_ИСХОДНЫЙ ТЕКСТ_
▶
Иосиф Виссарионович, даю Вам честное слово всей моей писательской судьбы, что, если Вы мне поможете выехать за границу и работать, я сторицей отработаю Ваше доверие. Я могу поехать за границу только лишь революционным писателем. Я напишу нужную вещь.

Позвольте в заключение сказать о моем теперешнем состоянии. Я говорил о моих ошибках и о том методе, который я избрал, чтобы их исправить. Всем сердцем и всеми помыслами я хочу быть с революцией, и очень часто у меня за последний год возникает ощущение, что кто-то меня отталкивает от нее, – я окружен недоверием, в окружении которого работать нельзя, – если бы Вы знали хотя б о том, сколько я обивал порог «Известий», чтобы напечатать ту статью, которую я шлю Вам, и обиваю до сих пор, чтобы допечатать мои таджикские очерки, которые приняты, но для которых катастрофически отсутствует в газете место.

Не ходить же мне ко всем и не говорить: верьте мне.

Но Вас я могу просить об этом, – и я прошу Вас мне помочь.

С величайшим нетерпением жду Вашего ответа.

Позвольте пожелать Вам всего хорошего».

Разумеется, Сталин ничему из того, в чем клялся Пильняк, не поверил. Иосиф Виссарионович был убежден, что осторожно помянутая писателем «полупричина» – желание наладить положение с переводами и получить причитающиеся гонорары – и есть подлинная причина его стремления на Запад. Сталин же Пильняка не простил и вполне справедливо считал своим врагом. И отнюдь не из-за «Красного дерева», старательно поминаемого Пильняком в письме, а из-за «Повести непогашенной луны».
◀
Перепишите из исходного текста всё, начиная со слов «Позвольте в заключение» и вплоть до слов «жду Вашего ответа.», подставив «Правды» вместо «Известий». Приведённые далее записи взяты из другого источника.

_ЗАПИСИ НАБОРА ДАННЫХ_
▶
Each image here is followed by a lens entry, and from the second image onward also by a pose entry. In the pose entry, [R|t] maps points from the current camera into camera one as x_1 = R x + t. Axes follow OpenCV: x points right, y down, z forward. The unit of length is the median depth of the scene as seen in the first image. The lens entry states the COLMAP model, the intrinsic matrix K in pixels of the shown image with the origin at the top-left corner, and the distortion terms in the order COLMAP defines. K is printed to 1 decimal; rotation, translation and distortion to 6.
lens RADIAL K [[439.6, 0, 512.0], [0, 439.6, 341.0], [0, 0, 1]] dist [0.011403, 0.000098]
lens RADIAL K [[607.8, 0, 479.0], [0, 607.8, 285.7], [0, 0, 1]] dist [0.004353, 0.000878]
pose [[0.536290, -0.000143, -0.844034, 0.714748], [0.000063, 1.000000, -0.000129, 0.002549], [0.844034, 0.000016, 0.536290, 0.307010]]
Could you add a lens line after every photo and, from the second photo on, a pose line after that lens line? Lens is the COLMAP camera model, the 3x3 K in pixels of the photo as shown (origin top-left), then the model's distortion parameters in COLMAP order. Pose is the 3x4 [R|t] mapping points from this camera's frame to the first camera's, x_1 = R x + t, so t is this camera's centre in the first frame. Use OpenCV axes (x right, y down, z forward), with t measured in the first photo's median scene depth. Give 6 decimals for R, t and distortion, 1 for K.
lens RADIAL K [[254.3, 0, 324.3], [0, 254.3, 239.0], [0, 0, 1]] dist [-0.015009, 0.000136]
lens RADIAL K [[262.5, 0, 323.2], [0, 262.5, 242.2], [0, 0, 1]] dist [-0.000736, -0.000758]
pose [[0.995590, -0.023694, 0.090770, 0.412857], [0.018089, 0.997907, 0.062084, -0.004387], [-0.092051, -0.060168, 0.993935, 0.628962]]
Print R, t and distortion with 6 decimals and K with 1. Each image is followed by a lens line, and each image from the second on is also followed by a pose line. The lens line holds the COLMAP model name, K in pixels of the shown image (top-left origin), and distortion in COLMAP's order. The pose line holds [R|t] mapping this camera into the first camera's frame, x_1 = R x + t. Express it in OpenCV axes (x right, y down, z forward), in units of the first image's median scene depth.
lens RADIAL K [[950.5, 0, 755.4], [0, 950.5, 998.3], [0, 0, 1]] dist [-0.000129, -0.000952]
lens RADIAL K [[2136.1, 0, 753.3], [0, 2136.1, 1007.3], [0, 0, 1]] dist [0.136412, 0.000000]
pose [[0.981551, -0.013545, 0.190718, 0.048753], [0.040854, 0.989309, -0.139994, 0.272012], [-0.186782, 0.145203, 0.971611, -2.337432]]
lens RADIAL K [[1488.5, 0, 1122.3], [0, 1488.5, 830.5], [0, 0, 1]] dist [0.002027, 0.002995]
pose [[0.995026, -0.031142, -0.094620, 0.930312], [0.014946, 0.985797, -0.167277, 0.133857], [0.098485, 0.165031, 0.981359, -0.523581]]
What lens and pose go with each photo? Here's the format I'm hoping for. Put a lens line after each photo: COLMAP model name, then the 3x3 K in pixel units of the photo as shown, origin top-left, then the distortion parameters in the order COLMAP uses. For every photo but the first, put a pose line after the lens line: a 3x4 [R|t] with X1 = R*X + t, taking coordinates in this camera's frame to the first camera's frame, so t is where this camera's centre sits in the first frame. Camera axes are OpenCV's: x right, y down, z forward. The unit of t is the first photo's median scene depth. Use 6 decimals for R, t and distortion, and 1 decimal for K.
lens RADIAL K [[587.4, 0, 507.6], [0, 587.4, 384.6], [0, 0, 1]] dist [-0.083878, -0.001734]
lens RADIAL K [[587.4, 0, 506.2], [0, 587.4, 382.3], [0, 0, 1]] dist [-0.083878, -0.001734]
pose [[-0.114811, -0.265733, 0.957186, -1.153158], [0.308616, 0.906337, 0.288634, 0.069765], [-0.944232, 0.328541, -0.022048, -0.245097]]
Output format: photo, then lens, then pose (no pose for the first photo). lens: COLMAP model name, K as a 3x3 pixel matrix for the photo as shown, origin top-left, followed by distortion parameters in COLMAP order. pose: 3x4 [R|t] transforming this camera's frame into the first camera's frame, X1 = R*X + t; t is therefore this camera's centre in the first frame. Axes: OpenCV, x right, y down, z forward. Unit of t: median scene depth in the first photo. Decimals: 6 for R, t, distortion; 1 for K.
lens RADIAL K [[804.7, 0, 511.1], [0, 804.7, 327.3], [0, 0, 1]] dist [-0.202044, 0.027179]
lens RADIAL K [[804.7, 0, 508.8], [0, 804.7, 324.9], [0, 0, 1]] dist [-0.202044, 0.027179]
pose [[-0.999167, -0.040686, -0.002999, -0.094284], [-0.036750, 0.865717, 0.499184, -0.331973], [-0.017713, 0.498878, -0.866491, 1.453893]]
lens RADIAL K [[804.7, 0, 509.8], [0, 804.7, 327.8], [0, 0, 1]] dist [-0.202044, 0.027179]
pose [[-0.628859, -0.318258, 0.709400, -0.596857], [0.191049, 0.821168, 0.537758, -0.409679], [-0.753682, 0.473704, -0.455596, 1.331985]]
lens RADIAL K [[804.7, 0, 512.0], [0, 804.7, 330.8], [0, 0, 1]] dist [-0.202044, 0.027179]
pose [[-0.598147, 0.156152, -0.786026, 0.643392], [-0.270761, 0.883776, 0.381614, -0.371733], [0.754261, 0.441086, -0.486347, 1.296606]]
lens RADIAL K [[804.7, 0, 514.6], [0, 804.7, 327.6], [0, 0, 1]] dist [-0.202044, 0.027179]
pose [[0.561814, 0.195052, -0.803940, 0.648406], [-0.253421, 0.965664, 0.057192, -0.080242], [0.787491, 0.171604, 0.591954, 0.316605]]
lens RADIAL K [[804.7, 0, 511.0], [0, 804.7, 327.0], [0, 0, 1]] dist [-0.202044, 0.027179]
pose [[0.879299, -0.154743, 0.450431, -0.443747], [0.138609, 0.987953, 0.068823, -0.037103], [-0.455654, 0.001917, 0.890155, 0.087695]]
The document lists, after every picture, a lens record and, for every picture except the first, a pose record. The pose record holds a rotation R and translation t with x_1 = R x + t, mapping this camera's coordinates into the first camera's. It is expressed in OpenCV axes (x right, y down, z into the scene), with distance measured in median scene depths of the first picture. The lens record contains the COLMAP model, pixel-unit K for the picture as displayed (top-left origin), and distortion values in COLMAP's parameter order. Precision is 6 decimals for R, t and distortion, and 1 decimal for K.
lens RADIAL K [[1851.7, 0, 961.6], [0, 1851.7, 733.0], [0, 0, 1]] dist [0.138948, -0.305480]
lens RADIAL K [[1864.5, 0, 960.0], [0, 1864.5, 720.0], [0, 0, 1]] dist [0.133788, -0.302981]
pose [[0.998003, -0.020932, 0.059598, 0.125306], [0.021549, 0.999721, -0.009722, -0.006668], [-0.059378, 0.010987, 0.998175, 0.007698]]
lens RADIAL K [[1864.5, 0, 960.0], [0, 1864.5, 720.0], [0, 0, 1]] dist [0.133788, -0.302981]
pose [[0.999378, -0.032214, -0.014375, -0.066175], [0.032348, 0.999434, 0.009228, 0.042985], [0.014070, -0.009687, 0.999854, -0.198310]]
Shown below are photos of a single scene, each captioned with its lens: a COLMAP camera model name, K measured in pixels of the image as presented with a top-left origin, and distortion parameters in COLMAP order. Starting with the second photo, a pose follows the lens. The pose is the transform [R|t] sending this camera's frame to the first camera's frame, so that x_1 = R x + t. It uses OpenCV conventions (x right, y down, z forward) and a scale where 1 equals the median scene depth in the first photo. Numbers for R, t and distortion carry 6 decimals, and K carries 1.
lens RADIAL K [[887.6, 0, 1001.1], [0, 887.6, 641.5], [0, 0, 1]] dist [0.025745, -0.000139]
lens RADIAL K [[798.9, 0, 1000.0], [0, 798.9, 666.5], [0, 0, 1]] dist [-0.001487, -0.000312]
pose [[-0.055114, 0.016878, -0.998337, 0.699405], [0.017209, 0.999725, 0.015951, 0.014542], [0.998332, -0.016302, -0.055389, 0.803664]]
◀
_ВАШ ОТВЕТ_
Позвольте в заключение сказать о моем теперешнем состоянии. Я говорил о моих ошибках и о том методе, который я избрал, чтобы их исправить. Всем сердцем и всеми помыслами я хочу быть с революцией, и очень часто у меня за последний год возникает ощущение, что кто-то меня отталкивает от нее, – я окружен недоверием, в окружении которого работать нельзя, – если бы Вы знали хотя б о том, сколько я обивал порог «Правды», чтобы напечатать ту статью, которую я шлю Вам, и обиваю до сих пор, чтобы допечатать мои таджикские очерки, которые приняты, но для которых катастрофически отсутствует в газете место.

Не ходить же мне ко всем и не говорить: верьте мне.

Но Вас я могу просить об этом, – и я прошу Вас мне помочь.

С величайшим нетерпением жду Вашего ответа.